Preparei chocolate quente, sintonizei aquela rádio com
músicas dos anos 80. Suspirei resignada, talvez tão profundamente que espirrei
várias vezes seguidas. Ah, essa minha alergia a poeira!
Abri a primeira caixa. Um avental que dei de presente à
minha mãe. Quantos anos eu tinha? Lembrei: seis anos de idade. Bordado em ponto
cruz. A professora, mal humorada e impaciente com minhas mãozinhas ainda
miúdas, terminou o bordado entre uma reclamação e outra. Jamais gostei de trabalhos manuais, exceto
tricô e crochê. Lá estavam as agulhas de tricô. Todas coloridas. Quantos
casacos, meias, gorrinhos e cachecóis teriam sido ali tecidos, ponto a ponto?
Distraída, esbarrei em um vidrinho que abriu. Lantejoulas de cor púrpura
salpicaram o chão. Sentei-me sobre o
tapete e iniciei minha viagem ao passado.
Na avenida perto de casa havia uma loja de armarinhos. Minha
mãe comprava botões, linhas e algo que eu simplesmente adorava: vidrilhos,
lantejoulas, miçanguinhas. As prateleiras da loja eram uma festa para o meu
olhar que, no máximo, alcançava a ponta do balcão. Tudo parecia lindo e, ao
mesmo tempo, gigantesco. As lantejoulas de cor púrpura bordaram um vestido de
crepe da mesma cor, minha mãe vestiu-se de modo elegante em uma festa.

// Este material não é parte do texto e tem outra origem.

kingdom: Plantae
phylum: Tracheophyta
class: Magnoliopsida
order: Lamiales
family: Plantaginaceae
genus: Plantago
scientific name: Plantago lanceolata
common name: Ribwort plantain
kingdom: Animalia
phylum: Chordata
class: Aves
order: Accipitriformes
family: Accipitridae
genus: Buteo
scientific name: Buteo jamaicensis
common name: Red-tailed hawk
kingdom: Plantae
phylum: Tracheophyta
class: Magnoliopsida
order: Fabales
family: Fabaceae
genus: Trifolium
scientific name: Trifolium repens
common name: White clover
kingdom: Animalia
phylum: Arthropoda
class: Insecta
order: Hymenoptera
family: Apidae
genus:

A máquina de costura trabalhava ao longo da noite, uma
antiga Singer. O som era acolhedor, familiar. Moldes, giz, réguas, tesouras,
alfinetes. A mesa da sala de jantar era o apoio para o trabalho de minha mãe. Revistas
com modelos de roupas, as saudosas revistas Burda, com fotos de tailleurs,
vestidos, casacos que saltavam do papel e ganhavam o guarda-roupas. Minha mãe,
artista do corte e costura.
Abri outra caixa, encontrei uma tira de bordado inglês que
serviu de bainha em um vestido branco que usei. Qual era a minha idade?
Dezoito? Vinte anos? O vestido em organza, uma faixa de cor pink dava um toque
moderno ao vestido. Fiz sucesso.
Antes de fechar a caixa admirei um casaquinho de bebê
amarelo, um patinho bordado e lacinhos de cetim de seda a enfeitar a gola.
Alguém o vestiu um dia. Teria sido eu, ou um dos meus irmãos?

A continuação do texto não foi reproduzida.